“The time has come,” the Walrus said,
“To talk of many things:
Of shoes–and ships–and sealing-wax–
Of cabbages–and kings–
And why the sea is boiling hot–
And whether pigs have wings.”
The sun has made an appereance here in Seattle. But I’m really starting to wonder when Summer is going to get here. Seriously this is getting ridiculous. I”m ready for 90 degrees, sultry humidity, and thunderstorms. Oh wait I have to go Florida for that. And I am…4 weeks to go. Thank god. I’m ready to put my pasty white skin under the Florida sunshine, all highly sunscreened up, of course.
I think I’ve fallen down the rabbit hole. Things are all topsy turvy right now in my life. If a vial of liquid appeared on my desk right now I’d half expect it and probably drink it just so I could have a tea-party with the mad hatter as I feel he’s the only one who would truly understand what’s going on in my head right now. Hell what’s going on in my life right now. Because fuck I’d like someone to explain these roller coaster rides my emotions keep going on.
Up down up down up down bounce on a trampoline it’s fucking crazy and I’m not sure if I want it to stop or keep going. Makes me feel alive but also makes me a wreck and makes me feel so unstable. I guess it’s better than being steady and feeling nothing.

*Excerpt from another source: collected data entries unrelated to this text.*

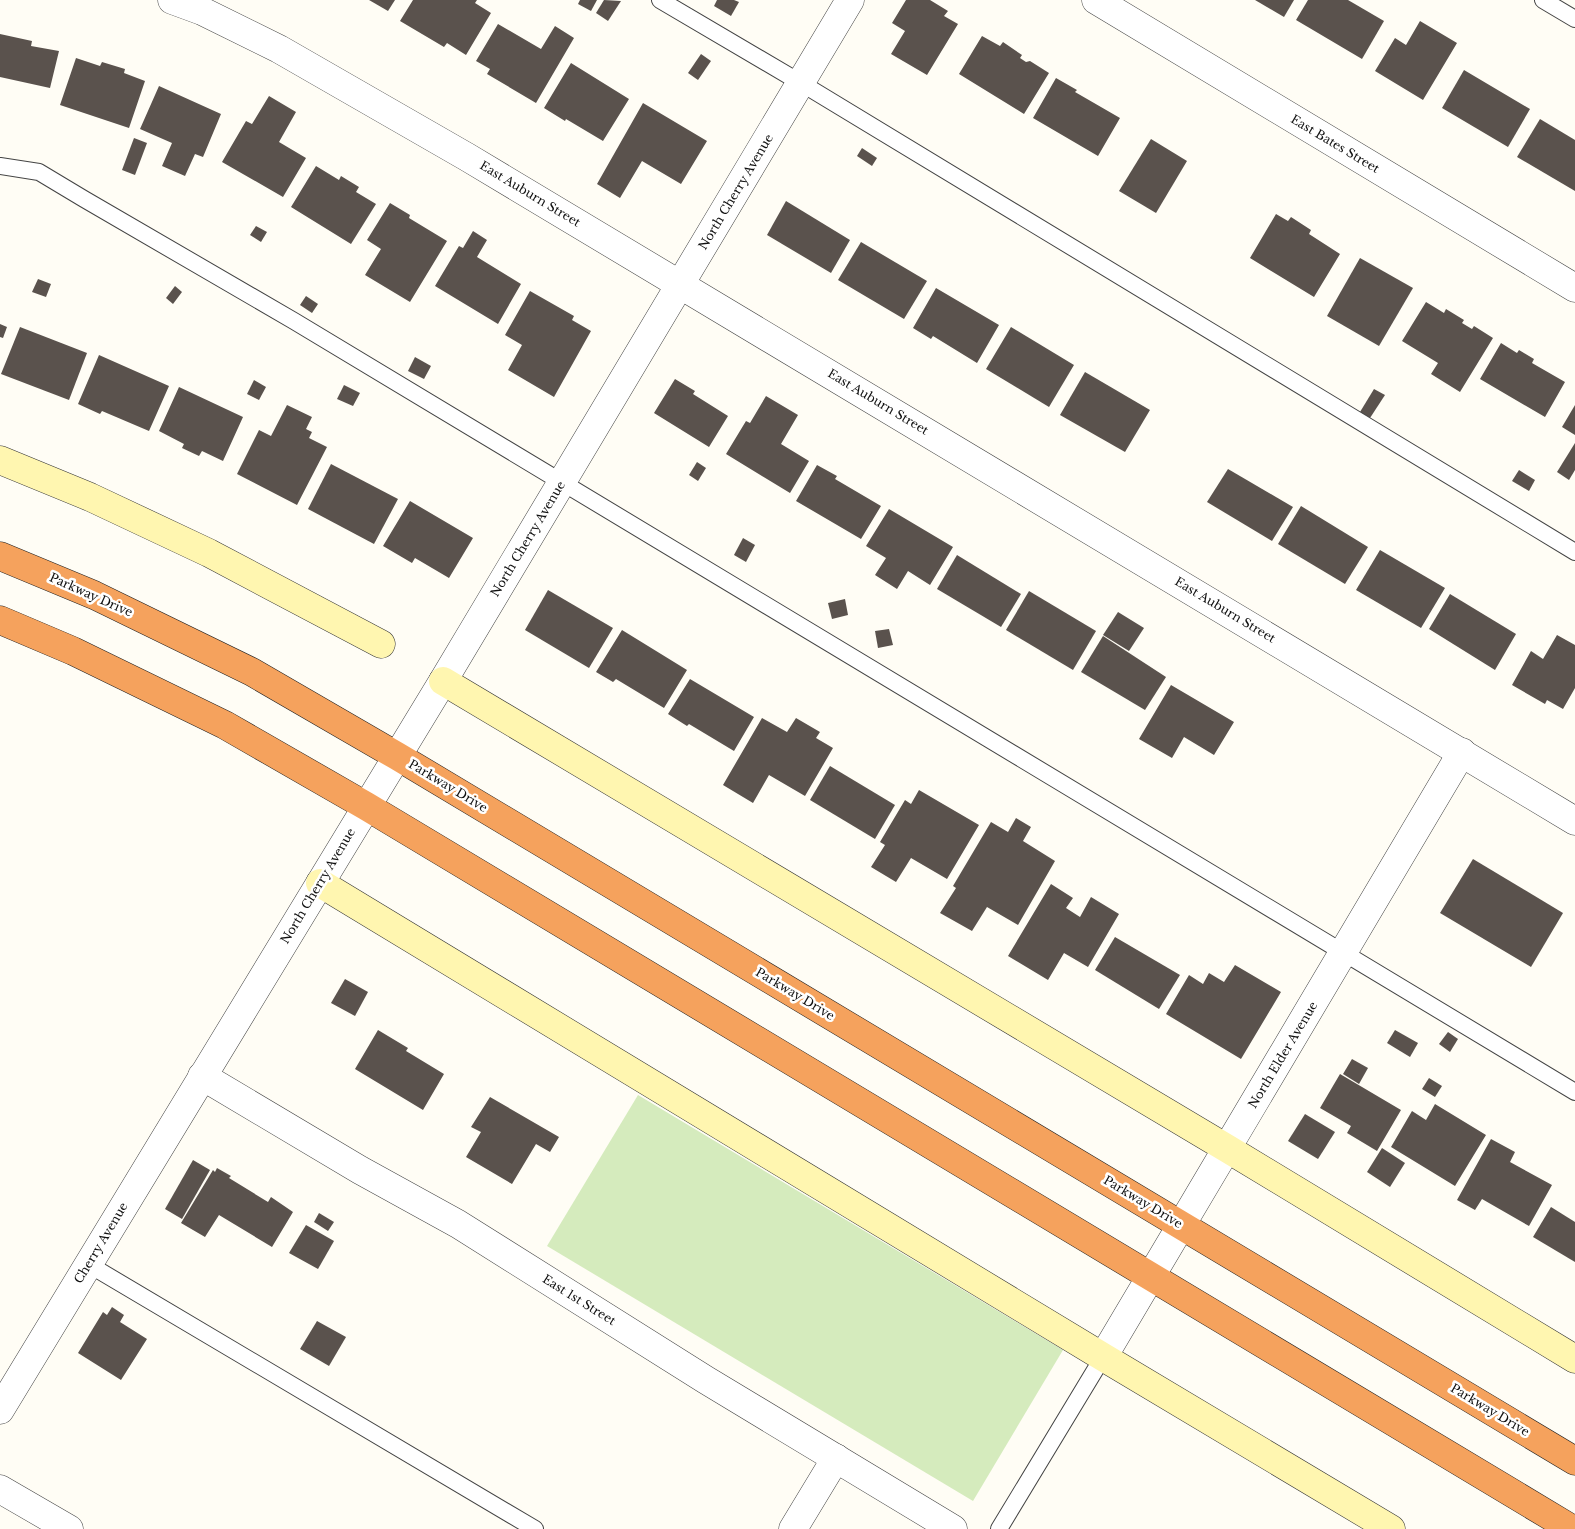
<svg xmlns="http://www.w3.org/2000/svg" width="1575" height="1529" font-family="'Libre Baskerville',serif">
<rect width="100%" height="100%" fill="#fffdf5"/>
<polygon fill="#d5ebbd" points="638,1095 1063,1350 973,1501 547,1246"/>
<g fill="#5a524d">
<polygon points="369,0 395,0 388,11"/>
<polygon points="413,0 477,0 475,3 491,13 466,55 447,43 444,47 400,21"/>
<polygon points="580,0 597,0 591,11 578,4"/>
<polygon points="604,0 621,1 608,21 596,13"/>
<polygon points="717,0 734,0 739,2 731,16 714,6"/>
<polygon points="906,0 930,0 948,11 944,16 958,24 927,75 891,54 905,31 892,23"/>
<polygon points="1255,0 1294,0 1284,17"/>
<polygon points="1308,0 1348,0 1384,21 1362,59 1296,20"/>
<polygon points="1420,21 1457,43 1423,100 1375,71 1395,38 1406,45"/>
<polygon points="498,24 541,49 555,26 574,38 536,103 487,74 490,69 476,61"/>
<polygon points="0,34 32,41 31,46 59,51 50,88 0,77"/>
<polygon points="982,36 1000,46 1003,42 1022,55 1020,58 1026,62 1030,61 1049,73 1024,114 959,74"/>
<polygon points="701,54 711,61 698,80 688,73"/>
<polygon points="76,58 100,66 102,62 125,69 124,73 145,81 129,128 60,105"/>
<polygon points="571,63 629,99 603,141 566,119 565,121 544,108"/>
<polygon points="1464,70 1530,109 1508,147 1442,108"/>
<polygon points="1056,78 1077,90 1075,92 1120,118 1098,156 1033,118"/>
<polygon points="159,86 221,114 203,157 195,154 185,176 162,166 172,143 140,129"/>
<polygon points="269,96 296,112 279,142 306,158 283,197 222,162 246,121 252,124"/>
<polygon points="643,103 707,141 681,184 642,161 620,198 597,184"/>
<polygon points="1540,119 1575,140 1575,191 1517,157"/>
<polygon points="134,138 147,143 135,175 122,170"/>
<polygon points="1151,139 1187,161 1156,213 1119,191"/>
<polygon points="862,148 877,158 872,166 857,156"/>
<polygon points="316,166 339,180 341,176 359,187 356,192 376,204 351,244 291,207"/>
<polygon points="786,201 850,240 831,273 767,235"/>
<polygon points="390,203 410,215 409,218 447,241 410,302 365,275 381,249 367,240"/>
<polygon points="1276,214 1288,221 1291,217 1311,230 1309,234 1340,254 1314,297 1250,258"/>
<polygon points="256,226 267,232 261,242 250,235"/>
<polygon points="473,231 487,240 477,257 521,284 498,324 435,286 459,246 463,248"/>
<polygon points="861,242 927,281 904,319 838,280"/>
<polygon points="1360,258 1413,288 1379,346 1327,316"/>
<polygon points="38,279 51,284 46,297 32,292"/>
<polygon points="175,286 182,292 173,304 166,298"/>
<polygon points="936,288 999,325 977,363 933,336 931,339 913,328"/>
<polygon points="530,291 574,316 572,320 591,331 554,397 508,370 522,345 505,335"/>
<polygon points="306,296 318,304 312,313 300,305"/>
<polygon points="1426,302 1444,313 1446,309 1464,320 1462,323 1472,329 1474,326 1493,338 1460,392 1431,374 1438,363 1402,341"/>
<polygon points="0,324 7,327 3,338 0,337"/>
<polygon points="20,327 87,353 69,400 1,374"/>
<polygon points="1011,327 1074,365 1049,407 986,369"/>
<polygon points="1501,343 1517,353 1519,350 1534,359 1532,363 1565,382 1545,417 1480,379"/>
<polygon points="99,355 169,386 149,431 102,411 100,414 78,404"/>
<polygon points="415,357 431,366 424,379 408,371"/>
<polygon points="1085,372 1150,410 1125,452 1060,415"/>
<polygon points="675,379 695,391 693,394 728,416 709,447 654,413"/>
<polygon points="254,380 266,387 259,400 247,394"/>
<polygon points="344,385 360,393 353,406 337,399"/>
<polygon points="179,387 243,417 223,461 202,451 199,456 182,448 184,444 159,431"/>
<polygon points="1374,389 1385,395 1370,418 1360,412"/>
<polygon points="766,396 798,415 781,444 809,461 790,493 726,454 746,421 750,423"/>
<polygon points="287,405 312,417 306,429 312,432 309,438 327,447 297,505 237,474 259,430 271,436"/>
<polygon points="1575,405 1575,435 1562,427"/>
<polygon points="1575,443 1575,470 1569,480 1557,472"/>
<polygon points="697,462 706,468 698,481 689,475"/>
<polygon points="331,464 398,499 374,544 308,509"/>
<polygon points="817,465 837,476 835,479 881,506 861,539 796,501"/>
<polygon points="1228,469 1293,507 1272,541 1207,502"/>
<polygon points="1519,470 1535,480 1529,491 1512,481"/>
<polygon points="410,501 473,538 449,578 415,558 412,563 383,546"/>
<polygon points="1301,506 1368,547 1345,584 1278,544"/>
<polygon points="889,509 953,547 930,585 908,571 897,589 875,575 886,558 866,546"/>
<polygon points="743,538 755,545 746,562 734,555"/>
<polygon points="1380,550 1445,588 1421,628 1356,590"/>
<polygon points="957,555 1021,594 1001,627 937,589"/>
<polygon points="548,590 613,628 589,668 525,630"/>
<polygon points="1029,591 1096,631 1073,670 1006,630"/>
<polygon points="1450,594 1516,634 1495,670 1429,629"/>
<polygon points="845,599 848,615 832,619 828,603"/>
<polygon points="1118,612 1144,628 1129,651 1103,635"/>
<polygon points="889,629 893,645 878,648 875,631"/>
<polygon points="622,630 687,670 664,708 616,679 613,682 596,672"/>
<polygon points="1557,635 1575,645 1575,688 1563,709 1547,700 1545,704 1512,685 1531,651 1543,659"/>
<polygon points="1103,636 1166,677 1145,710 1081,672"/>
<polygon points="690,679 754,717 734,751 689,724 687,726 668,714"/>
<polygon points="1171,685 1234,722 1214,755 1184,737 1172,758 1139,739"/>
<polygon points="762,718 787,732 796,718 820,732 816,738 833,748 805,796 769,775 753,803 723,785"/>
<polygon points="830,766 895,805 875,839 810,800"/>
<polygon points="919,790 979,825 947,879 911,858 896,882 871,867 885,845 880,842 905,800 911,804"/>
<polygon points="1016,818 1031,827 1023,841 1055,861 1018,925 987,907 972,931 940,913 956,888 953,886 991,822 1008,832"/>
<polygon points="1473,859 1563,913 1531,967 1440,913"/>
<polygon points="1051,884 1073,898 1066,908 1080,917 1091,897 1119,914 1088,967 1064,953 1048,980 1008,956"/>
<polygon points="1115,937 1180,975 1159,1009 1095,970"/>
<polygon points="1235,965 1281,992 1241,1059 1166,1014 1189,975 1203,984 1209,973 1224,982"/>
<polygon points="345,979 368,992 355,1016 331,1003"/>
<polygon points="378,1030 408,1048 406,1051 444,1074 423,1110 355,1069"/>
<polygon points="1395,1030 1418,1043 1410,1057 1387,1043"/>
<polygon points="1448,1032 1458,1039 1450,1052 1439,1044"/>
<polygon points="1352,1059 1368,1068 1359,1084 1343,1074"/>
<polygon points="1340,1074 1401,1110 1377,1151 1347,1133 1351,1126 1320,1108"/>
<polygon points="1429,1078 1442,1086 1435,1097 1422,1089"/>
<polygon points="490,1097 559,1137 550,1152 536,1144 512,1184 466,1157 481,1132 471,1127"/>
<polygon points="1435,1104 1486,1135 1455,1186 1391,1147 1412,1111 1426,1120"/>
<polygon points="1305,1114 1335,1132 1318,1159 1288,1141"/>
<polygon points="1491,1139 1515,1152 1510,1162 1552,1185 1529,1226 1482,1199 1475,1210 1457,1200"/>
<polygon points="1382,1148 1405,1163 1390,1187 1367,1172"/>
<polygon points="193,1160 210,1170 182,1219 165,1209"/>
<polygon points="217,1168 231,1176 229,1178 268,1202 271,1197 293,1212 272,1247 219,1215 205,1237 181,1223 213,1170 215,1172"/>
<polygon points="1551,1207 1575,1222 1575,1262 1533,1237"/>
<polygon points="319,1213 334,1222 328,1231 314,1222"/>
<polygon points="306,1225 334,1241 318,1269 289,1253"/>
<polygon points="112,1307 124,1315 120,1322 147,1339 121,1380 78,1353 103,1312 107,1315"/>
<polygon points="317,1321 346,1337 329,1366 300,1349"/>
</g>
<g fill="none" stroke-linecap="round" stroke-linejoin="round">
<defs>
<g id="lane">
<polyline points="660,0 801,83 1575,552"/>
<polyline points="1543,0 1575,19"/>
<polyline points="0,166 39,172 84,199 294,321 1575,1092"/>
<polyline points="88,1264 535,1529"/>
<polyline points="999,1529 1103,1357"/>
</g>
<g id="street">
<polyline points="172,0 202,11 279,49 467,157 1575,821"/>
<polyline points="1096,0 1575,288"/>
<polyline points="202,1076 360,1170 458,1224 706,1380 953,1529"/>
<polyline points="1103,1357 1462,752"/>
<polyline points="0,1410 443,681 850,0"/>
<polyline points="0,1489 69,1529"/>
<polyline points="793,1529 836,1458"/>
</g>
<g id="secondary">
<polyline points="0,460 90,497 209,553 381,644"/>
<polyline points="443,681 1228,1149 1575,1359"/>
<polyline points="320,883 1103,1357 1391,1529"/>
</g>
<g id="highway">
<polyline points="0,556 94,595 252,672 397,756 1575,1461"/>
<polyline points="0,620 73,651 225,725 366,806 1572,1529"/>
</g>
</defs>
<use href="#lane" stroke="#444" stroke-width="18"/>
<use href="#street" stroke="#444" stroke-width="29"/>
<use href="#secondary" stroke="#333" stroke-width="29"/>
<use href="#highway" stroke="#222" stroke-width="29"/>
<use href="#lane" stroke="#fff" stroke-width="16"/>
<use href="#street" stroke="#fff" stroke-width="28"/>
<use href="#secondary" stroke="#fff6b0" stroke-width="28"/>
<use href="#highway" stroke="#f5a25d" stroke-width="28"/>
</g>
<g text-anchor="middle" stroke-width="5" stroke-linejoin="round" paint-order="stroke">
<g font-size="12" fill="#111" stroke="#fff">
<text transform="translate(1335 144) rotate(31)" y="4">East Bates Street</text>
<text transform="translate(736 192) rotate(-59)" y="4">North Cherry Avenue</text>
<text transform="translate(530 194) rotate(31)" y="4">East Auburn Street</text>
<text transform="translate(878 402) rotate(31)" y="4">East Auburn Street</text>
<text transform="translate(528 539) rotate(-59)" y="4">North Cherry Avenue</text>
<text transform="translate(91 595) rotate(24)" y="4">Parkway Drive</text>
<text transform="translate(1225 610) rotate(31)" y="4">East Auburn Street</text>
<text transform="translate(448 786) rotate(31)" y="4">Parkway Drive</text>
<text transform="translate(318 886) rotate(-59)" y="4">North Cherry Avenue</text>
<text transform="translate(795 994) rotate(31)" y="4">Parkway Drive</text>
<text transform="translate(1283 1055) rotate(-59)" y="4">North Elder Avenue</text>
<text transform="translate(1143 1202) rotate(31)" y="4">Parkway Drive</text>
<text transform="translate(101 1243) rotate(-59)" y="4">Cherry Avenue</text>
<text transform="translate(579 1300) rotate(32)" y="4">East 1st Street</text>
<text transform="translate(1490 1410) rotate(31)" y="4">Parkway Drive</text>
</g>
</g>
</svg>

I think I may take this over numbness any day.
The good thing is I have so many awesome people in my life to help me through the ups and downs. It’s amazing how when I think I’m all alone in the world my friends come out of the woodwork to let me know that no matter what I’m going to be okay and that no matter what I’ve got them to count on. And damn it I’ve said it so many times but thanks. All of you fucking rock so hard.
Okay now onto one of my infamous conversations with Wendy. This one being more about romance than how men suck or how vibrators are better..well fuck it we actually had a decent conversation about men with going into man hating mode. Score one for progress.
I haven’t talked to Wendy in about a week or week and a half. Shitty friend that I am. I can no longer say I fucking rock. But in my defense I was in a depression and well, fuck it I don’t need an excuse for hiding away for a while.
Our conversation started with her talking about the guy that she knows is all wrong for her but the one that she wants and the only one she loves. At this point all I can do is send her cyber hugs let her know that no matter what her decision is I’m going to back her and be there for her 100% and if she falls and needs help up, well guess who will be there to catch her. Yeah, I”m not sure who it will be either.
So anyway in talking about this guy we started talking about romance and just all the nice things that come with it. Something that has been sorely lacking in both of our lives. Just that getting swept up in things feeling. Or the way someone can look at you or touch you or kiss you and it doesn’t feel like you’re a piece of meat that they’re just trying to get into bed. Gross, meat in bed is disgusting. But I digress, just the feeling of someone wanting you for more than a notch on their belt. So we started talking about what is that makes it feel like romance and not just a sexual conquest. And it’s not any one thing but a series of little things that when all combined let you know that you may or not make it being a priority in that person’s life but you’re at least a little something more than a conquest. I’m still waiting for that priority and I’m still waiting for the super swept off feeling. Not saying it’s not possible now. I think it’s very possible. My outlook on me being capable of opening up again has changed. It’s a little weird to have this sudden shift in my comfort level but the weird thing is it doesn’t scare me anymore.
I went through a huge depression for about 2 weeks and I’m climbing back out and it was during this time that I got a lot of crying and anger, bitterness, and hurt out of my system. I finally let myself breakdown and quit being so strong for a while. I bitched, I moaned, I wallowed in aloneness and I came out fucking stronger than I ever was before. It it feels fucking good. I feel like I’ve come around the bend and I’m fucking ready, really ready to start living my life again and not just go through the motions and faking it.
Fuck this thing is rambling and all over the place today, well I suppose that’s not unusal. There’s a reason I say my mind is set to shuffle. Also my friend Sammi says to invest in pleasure tape. That’s your tip for the day.